Tips for Sleep
Sleep tips
- Start your sleep routine during the morning by getting at least 30 minutes of morning sunshine.
- Avoid caffeine after 10am – ¼ of a dose of caffeine is still alerting our bodies 12 hours later, so having a coffee at 11am is like going to bed at 11pm with a ¼ shot of espresso and hoping to sleep.
- Avoid ‘blue light’ from screens such as tablets and phones for at least 60 minutes before going to bed – this wavelength of light confuses the brain that it is still daytime.
- Try and go to bed and wake up at the same time every day – avoid ‘social jet lag’ caused by sleeping later at the weekends.
- Keep the bedroom cool & dark – about 18 degrees is ideal.
- Avoid sedatives – these include ‘sleeping pills’. These cause sedation and not sleep – plus the brain will quickly get used to needing this signal. Alcohol is also a sedative and fragments sleep – you are actually far more likely to have broken sleep after a ‘nightcap’.

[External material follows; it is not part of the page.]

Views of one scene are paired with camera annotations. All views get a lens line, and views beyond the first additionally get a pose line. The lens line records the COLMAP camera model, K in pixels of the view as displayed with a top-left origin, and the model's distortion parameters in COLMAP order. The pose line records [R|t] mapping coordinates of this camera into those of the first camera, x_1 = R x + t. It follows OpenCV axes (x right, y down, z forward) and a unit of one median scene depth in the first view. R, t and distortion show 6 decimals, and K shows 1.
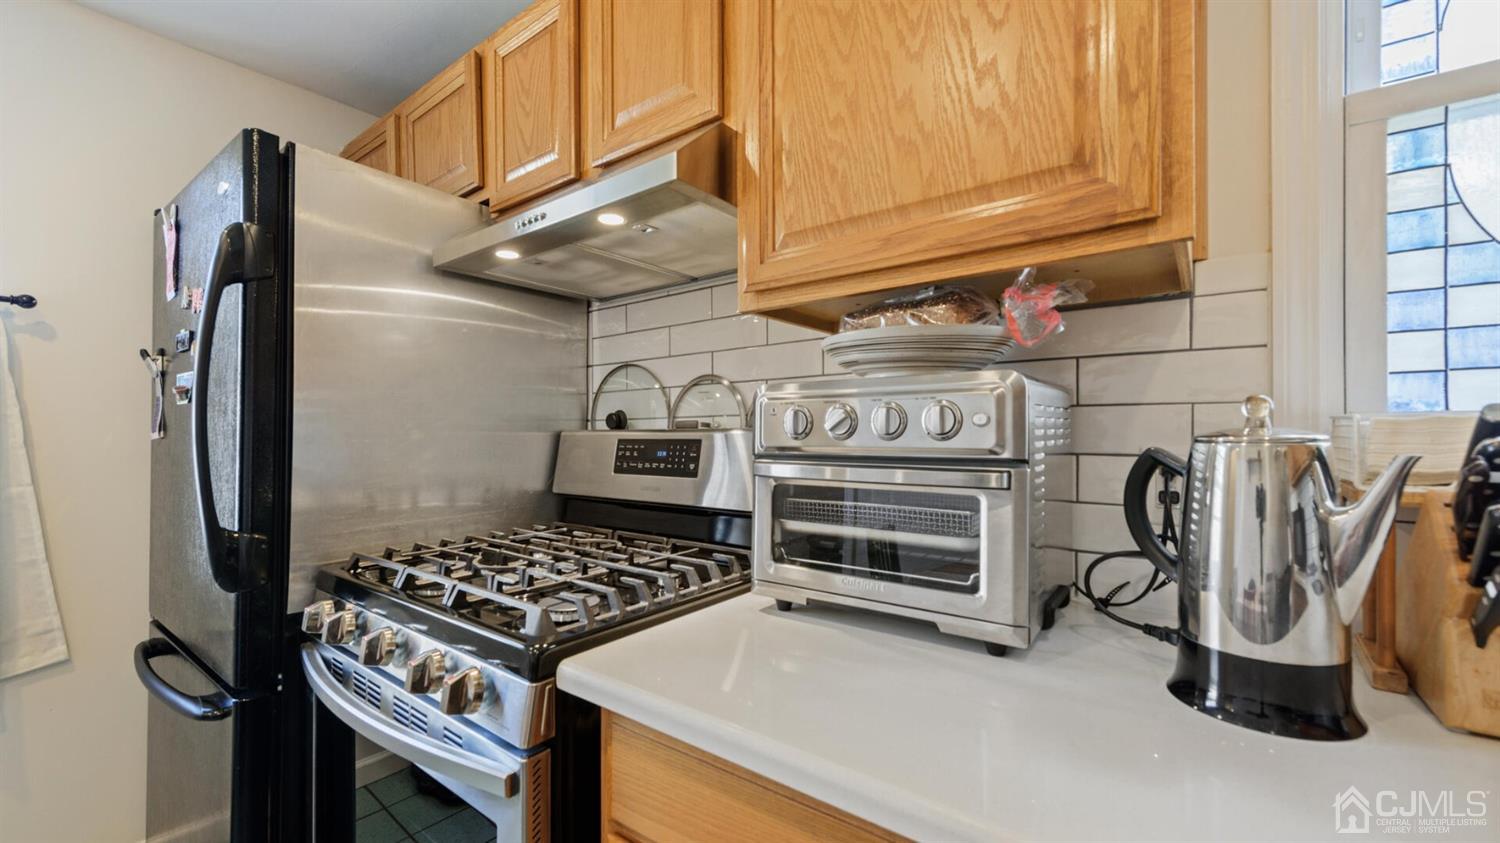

- Have a wind down routine – begin to dim the lights in the house in the evening and get into those PJs an hour before going to bed.
- Go to bed only when you are tired – lying for too long without falling asleep can trick the brain into associating the bedroom with alertness. You wouldn’t wait at the dinner table to feel hungry, would you?
- Waking through the night is normal – so give yourself long enough in bed to accommodate this.
- Different bits of your brain power down in stages during sleep (and some power-up). One of the first to switch off controls your rational thoughts – leaving the emotional feelings to bubble-up unchecked – try not to worry about this worry! – it is normal and hopefully means you will be asleep soon….
- The app Sleepio hs been shown to help with your sleep. It is free to download for people in Scotland and you can find it in your usual app store.